* [EXERCISE]:
The part to set down runs from the first line of the data below through the line with "right wrist: (319, 289)", inclusive; write it exactly and leave out the pictures.

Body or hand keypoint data
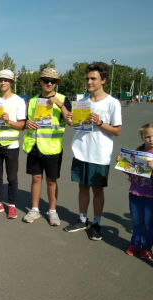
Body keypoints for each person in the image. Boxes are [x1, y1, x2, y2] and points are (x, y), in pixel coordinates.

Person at [64, 62, 122, 241]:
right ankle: (82, 219)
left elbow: (117, 130)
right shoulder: (82, 102)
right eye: (87, 78)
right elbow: (74, 125)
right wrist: (70, 119)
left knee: (97, 190)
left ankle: (96, 223)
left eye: (93, 78)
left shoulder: (112, 103)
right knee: (82, 187)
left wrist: (100, 123)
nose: (89, 82)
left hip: (100, 154)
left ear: (103, 80)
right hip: (81, 151)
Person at [22, 68, 71, 226]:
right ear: (40, 81)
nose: (49, 83)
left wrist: (60, 105)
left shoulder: (63, 99)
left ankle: (52, 211)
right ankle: (35, 210)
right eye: (46, 80)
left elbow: (71, 121)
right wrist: (26, 124)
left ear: (57, 83)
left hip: (52, 148)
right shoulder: (33, 100)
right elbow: (25, 121)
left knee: (51, 181)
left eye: (53, 81)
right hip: (35, 146)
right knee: (36, 178)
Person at [0, 69, 26, 219]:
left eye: (6, 80)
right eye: (0, 80)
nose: (2, 82)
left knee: (12, 178)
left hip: (11, 145)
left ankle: (12, 205)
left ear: (11, 82)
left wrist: (8, 121)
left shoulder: (19, 101)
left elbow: (21, 125)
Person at [120, 123, 153, 259]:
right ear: (142, 137)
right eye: (147, 136)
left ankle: (147, 247)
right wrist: (123, 164)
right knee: (136, 221)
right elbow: (132, 174)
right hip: (135, 193)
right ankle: (135, 244)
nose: (151, 139)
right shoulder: (139, 153)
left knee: (149, 223)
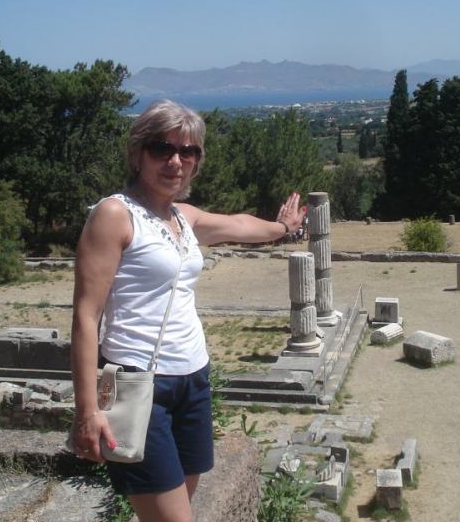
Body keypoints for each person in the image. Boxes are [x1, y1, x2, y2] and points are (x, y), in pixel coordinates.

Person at [69, 100, 306, 522]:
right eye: (163, 148)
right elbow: (87, 316)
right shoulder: (115, 214)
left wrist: (283, 228)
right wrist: (88, 411)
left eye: (189, 151)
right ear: (138, 154)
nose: (176, 161)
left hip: (194, 379)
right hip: (140, 383)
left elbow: (239, 225)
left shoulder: (183, 217)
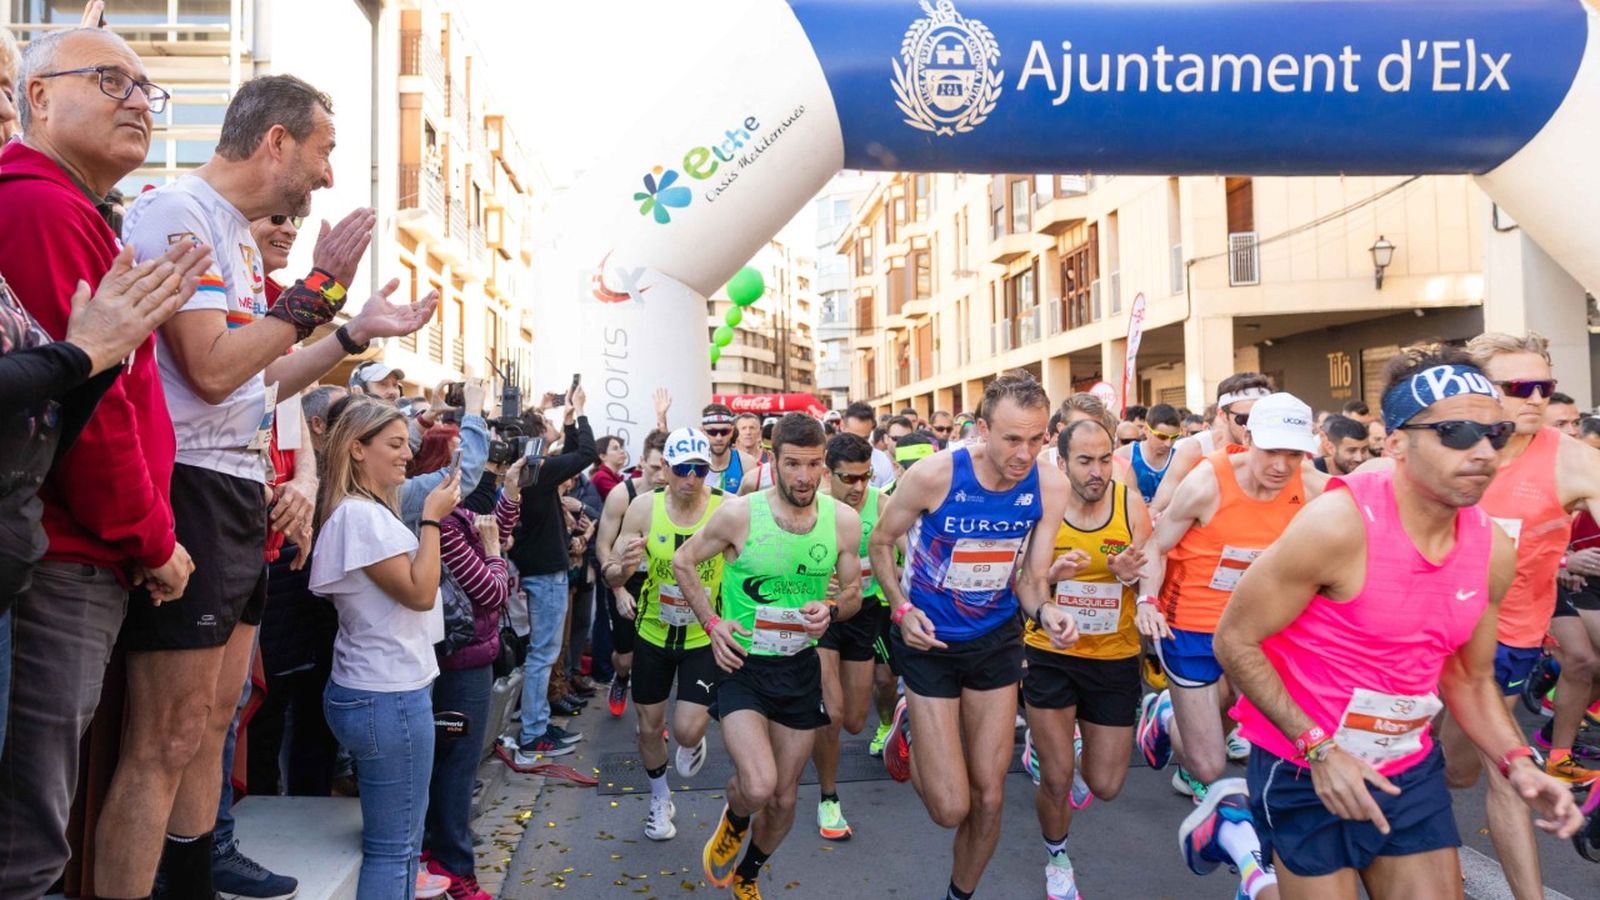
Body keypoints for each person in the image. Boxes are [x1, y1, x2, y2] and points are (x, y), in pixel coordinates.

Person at [105, 72, 434, 899]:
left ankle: (197, 869)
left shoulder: (236, 236)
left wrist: (351, 330)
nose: (328, 176)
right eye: (324, 151)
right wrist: (319, 289)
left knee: (214, 719)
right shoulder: (178, 213)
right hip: (187, 485)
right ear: (276, 140)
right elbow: (213, 373)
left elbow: (263, 380)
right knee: (166, 736)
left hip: (234, 488)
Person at [1214, 349, 1584, 898]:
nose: (1483, 451)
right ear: (1397, 445)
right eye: (1456, 433)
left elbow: (1469, 676)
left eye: (1496, 433)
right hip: (1305, 763)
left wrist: (1518, 762)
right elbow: (1235, 639)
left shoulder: (1493, 549)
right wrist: (1319, 748)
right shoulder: (1337, 526)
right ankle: (1240, 842)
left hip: (1405, 765)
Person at [0, 26, 210, 896]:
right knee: (30, 832)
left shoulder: (72, 207)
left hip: (81, 551)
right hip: (66, 554)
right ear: (38, 99)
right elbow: (84, 414)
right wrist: (150, 538)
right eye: (111, 79)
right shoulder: (37, 206)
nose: (138, 101)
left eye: (146, 89)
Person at [874, 371, 1076, 900]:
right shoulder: (935, 476)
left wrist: (1048, 611)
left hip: (995, 638)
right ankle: (910, 727)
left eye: (1037, 439)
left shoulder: (1049, 484)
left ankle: (957, 895)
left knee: (988, 798)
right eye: (1012, 438)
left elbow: (1032, 579)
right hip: (929, 642)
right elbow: (880, 544)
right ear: (982, 429)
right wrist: (900, 610)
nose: (1024, 453)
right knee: (950, 808)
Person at [1134, 392, 1330, 899]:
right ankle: (1168, 718)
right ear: (1247, 439)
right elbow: (1156, 547)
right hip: (1194, 625)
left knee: (1277, 747)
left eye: (1294, 454)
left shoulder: (1315, 488)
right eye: (1272, 452)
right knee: (1207, 763)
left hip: (1265, 630)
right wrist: (1148, 600)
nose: (1282, 465)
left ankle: (1253, 866)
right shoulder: (1207, 482)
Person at [1437, 333, 1600, 897]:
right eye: (1516, 387)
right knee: (1507, 772)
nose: (1533, 399)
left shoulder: (1573, 460)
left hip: (1499, 643)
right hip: (1415, 631)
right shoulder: (1441, 446)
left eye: (1543, 387)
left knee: (1458, 770)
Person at [675, 414, 862, 898]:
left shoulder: (841, 521)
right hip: (743, 667)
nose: (803, 476)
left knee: (782, 799)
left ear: (825, 465)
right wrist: (713, 625)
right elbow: (684, 562)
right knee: (758, 785)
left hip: (800, 668)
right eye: (793, 464)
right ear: (773, 461)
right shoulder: (740, 514)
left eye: (814, 465)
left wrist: (833, 609)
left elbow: (855, 594)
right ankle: (734, 823)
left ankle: (749, 873)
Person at [311, 400, 460, 899]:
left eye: (407, 444)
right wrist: (433, 521)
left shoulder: (362, 513)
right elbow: (420, 593)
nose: (406, 455)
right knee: (395, 851)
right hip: (387, 696)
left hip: (375, 689)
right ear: (357, 449)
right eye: (394, 445)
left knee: (392, 846)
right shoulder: (361, 517)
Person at [1021, 419, 1151, 900]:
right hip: (1051, 652)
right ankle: (1057, 857)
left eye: (1104, 459)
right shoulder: (1042, 509)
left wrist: (1130, 576)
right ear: (1062, 461)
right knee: (1056, 780)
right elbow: (1023, 584)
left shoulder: (1129, 503)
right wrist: (1050, 580)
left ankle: (1086, 741)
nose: (1097, 471)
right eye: (1084, 461)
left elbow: (1152, 572)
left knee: (1106, 783)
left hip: (1115, 658)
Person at [609, 427, 727, 839]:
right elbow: (610, 574)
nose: (691, 479)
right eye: (682, 470)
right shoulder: (643, 508)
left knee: (687, 729)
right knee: (647, 727)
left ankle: (694, 739)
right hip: (654, 633)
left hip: (701, 636)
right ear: (665, 468)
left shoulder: (727, 509)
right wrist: (621, 568)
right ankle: (660, 798)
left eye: (699, 470)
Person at [425, 455, 525, 899]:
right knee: (456, 767)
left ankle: (445, 858)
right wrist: (495, 556)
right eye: (455, 463)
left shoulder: (454, 516)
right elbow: (492, 589)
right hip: (460, 663)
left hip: (470, 657)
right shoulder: (441, 527)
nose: (464, 474)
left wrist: (513, 493)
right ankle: (453, 867)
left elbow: (493, 529)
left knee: (454, 765)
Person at [810, 432, 895, 840]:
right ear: (830, 475)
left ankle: (894, 719)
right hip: (823, 616)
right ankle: (828, 798)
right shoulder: (813, 505)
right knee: (832, 714)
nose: (858, 487)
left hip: (865, 613)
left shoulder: (882, 503)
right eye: (848, 478)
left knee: (857, 723)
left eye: (865, 477)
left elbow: (910, 548)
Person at [509, 388, 598, 762]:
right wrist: (579, 413)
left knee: (543, 654)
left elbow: (573, 457)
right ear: (536, 435)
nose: (552, 429)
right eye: (547, 425)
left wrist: (567, 422)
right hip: (545, 572)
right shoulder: (538, 470)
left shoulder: (527, 469)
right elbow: (586, 455)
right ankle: (532, 733)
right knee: (543, 655)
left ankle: (539, 725)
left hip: (541, 568)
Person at [596, 429, 670, 718]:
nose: (661, 475)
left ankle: (651, 722)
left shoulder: (677, 496)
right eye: (654, 467)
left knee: (654, 658)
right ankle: (622, 677)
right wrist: (619, 589)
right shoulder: (621, 494)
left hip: (662, 581)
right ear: (641, 461)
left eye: (666, 467)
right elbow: (603, 546)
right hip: (626, 579)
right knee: (626, 659)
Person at [1149, 373, 1272, 515]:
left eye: (1263, 418)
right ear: (1222, 415)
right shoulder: (1196, 449)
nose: (1252, 426)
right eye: (1244, 419)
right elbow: (1160, 504)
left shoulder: (1280, 452)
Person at [1118, 403, 1181, 502]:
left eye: (1174, 437)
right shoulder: (1125, 455)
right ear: (1146, 430)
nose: (1168, 444)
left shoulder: (1179, 459)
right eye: (1162, 437)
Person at [702, 402, 757, 495]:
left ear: (732, 431)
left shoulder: (747, 463)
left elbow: (754, 504)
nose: (719, 438)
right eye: (712, 432)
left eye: (724, 431)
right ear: (703, 431)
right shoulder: (694, 463)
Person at [842, 401, 895, 487]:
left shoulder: (882, 460)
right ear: (842, 427)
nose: (858, 443)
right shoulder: (827, 459)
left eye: (864, 439)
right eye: (853, 437)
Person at [591, 434, 629, 499]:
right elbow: (625, 499)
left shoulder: (614, 476)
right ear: (603, 456)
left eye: (621, 448)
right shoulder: (601, 477)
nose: (622, 451)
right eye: (615, 448)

* [OUTPUT OF THE EXERCISE]:
Body keypoints for each person in the image. Boxes are [x1, y1, x2, y2] and points are (x, y), in pixel coordinates.

Person at [64, 62, 122, 241]:
right ankle: (82, 219)
left elbow: (117, 130)
right shoulder: (82, 102)
right eye: (87, 78)
right elbow: (74, 125)
right wrist: (70, 119)
left knee: (97, 190)
left ankle: (96, 223)
left eye: (93, 78)
left shoulder: (112, 103)
right knee: (82, 187)
left wrist: (100, 123)
nose: (89, 82)
left hip: (100, 154)
left ear: (103, 80)
right hip: (81, 151)
Person at [22, 68, 71, 226]:
right ear: (40, 81)
nose: (49, 83)
left wrist: (60, 105)
left shoulder: (63, 99)
left ankle: (52, 211)
right ankle: (35, 210)
right eye: (46, 80)
left elbow: (71, 121)
right wrist: (26, 124)
left ear: (57, 83)
left hip: (52, 148)
right shoulder: (33, 100)
right elbow: (25, 121)
left knee: (51, 181)
left eye: (53, 81)
right hip: (35, 146)
right knee: (36, 178)
Person at [0, 69, 26, 219]:
left eye: (6, 80)
right eye: (0, 80)
nose: (2, 82)
left knee: (12, 178)
left hip: (11, 145)
left ankle: (12, 205)
left ear: (11, 82)
left wrist: (8, 121)
left shoulder: (19, 101)
left elbow: (21, 125)
Person at [120, 123, 153, 259]:
right ear: (142, 137)
right eye: (147, 136)
left ankle: (147, 247)
right wrist: (123, 164)
right knee: (136, 221)
right elbow: (132, 174)
right hip: (135, 193)
right ankle: (135, 244)
nose: (151, 139)
right shoulder: (139, 153)
left knee: (149, 223)
Body keypoints for each person in the image. Boxes are [x1, y1, x2, y2] and points are (x, y), in pixel coordinates.

Person at [69, 100, 306, 522]:
right eye: (163, 148)
right elbow: (87, 316)
right shoulder: (115, 214)
left wrist: (283, 228)
right wrist: (88, 411)
left eye: (189, 151)
right ear: (138, 154)
nose: (176, 161)
left hip: (194, 379)
right hip: (140, 383)
left elbow: (239, 225)
left shoulder: (183, 217)
Body keypoints for each person in the image. Boxes are [x1, y1, x2, y2] and points are (x, y), in pixel coordinates.

Person at [105, 72, 434, 899]:
left ankle: (197, 869)
left shoulder: (236, 236)
left wrist: (351, 330)
nose: (328, 176)
right eye: (324, 151)
right wrist: (319, 289)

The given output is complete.